WHAT IS REQUIRED —
Below are some records. Count the lines with "dossier" in them and give nothing but the total.

Transcribed page contents

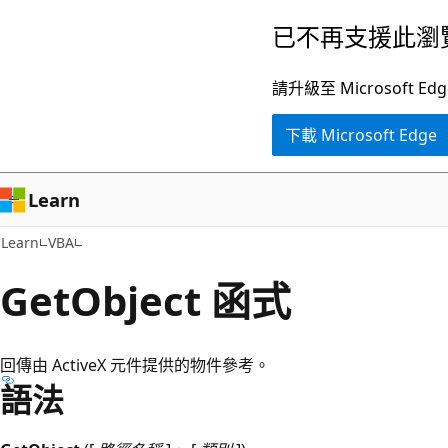
跳
已不再支援此瀏
到
主
請升級至 Microsof
要
下載 Microsoft Edge
內
容
Learn
Learn
VBA
GetObject 函式
回傳由 ActiveX 元件提供的物件參考。
語法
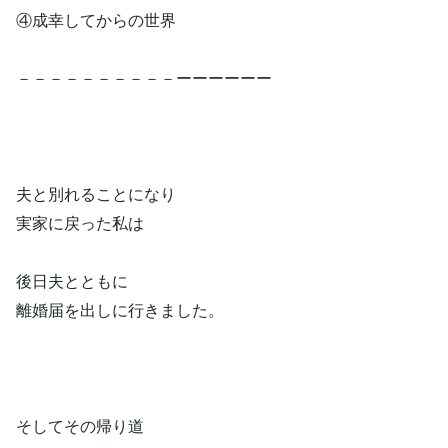
④成幸してからの世界
－－－－－－－－－－ーーーーーー
夫と別れることになり
実家に戻った私は
後日夫とともに
離婚届を出しに行きました。
そしてその帰り道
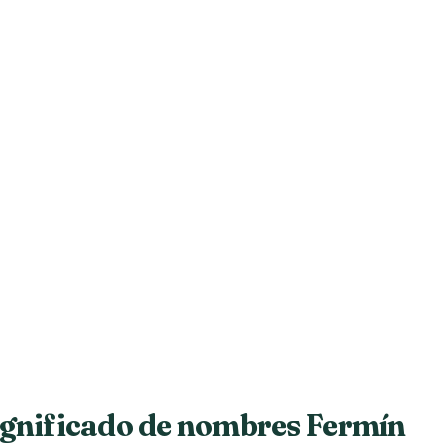
ignificado de nombres Fermín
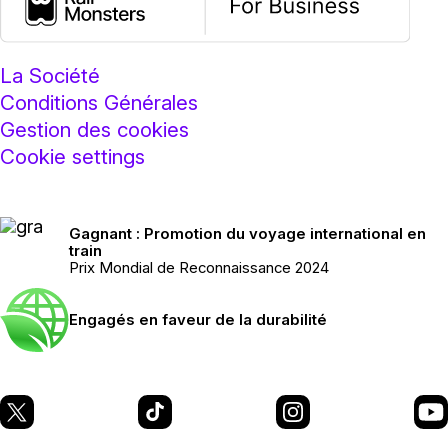
La Société
Conditions Générales
Gestion des cookies
Cookie settings
Gagnant : Promotion du voyage international en
train
Prix Mondial de Reconnaissance 2024
Engagés en faveur de la durabilité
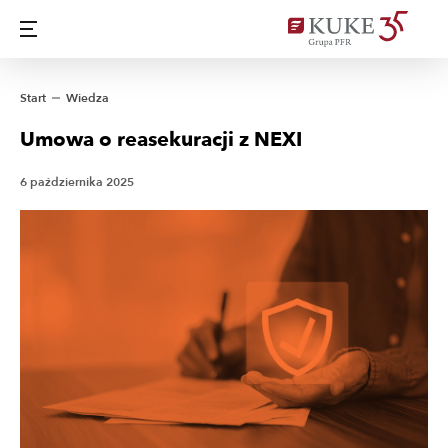
Start
Wiedza
Umowa o reasekuracji z NEXI
6 października 2025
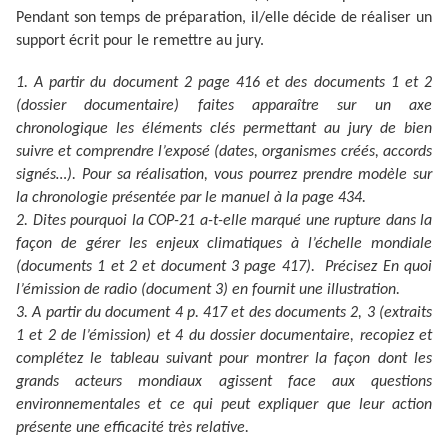
Pendant son temps de préparation, il/elle décide de réaliser un
support écrit pour le remettre au jury.
1. A partir du document 2 page 416 et des documents 1 et 2
(dossier documentaire) faites apparaître sur un axe
chronologique les éléments clés permettant au jury de bien
suivre et comprendre l’exposé (dates, organismes créés, accords
signés…). Pour sa réalisation, vous pourrez prendre modèle sur
la chronologie présentée par le manuel à la page 434.
2. Dites pourquoi la COP-21 a-t-elle marqué une rupture dans la
façon de gérer les enjeux climatiques à l’échelle mondiale
(documents 1 et 2 et document 3 page 417). Précisez En quoi
l’émission de radio (document 3) en fournit une illustration.
3. A partir du document 4 p. 417 et des documents 2, 3 (extraits
1 et 2 de l’émission) et 4 du dossier documentaire, recopiez et
complétez le tableau suivant pour montrer la façon dont les
grands acteurs mondiaux agissent face aux questions
environnementales et ce qui peut expliquer que leur action
présente une efficacité très relative.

TASK RESPONSE —
2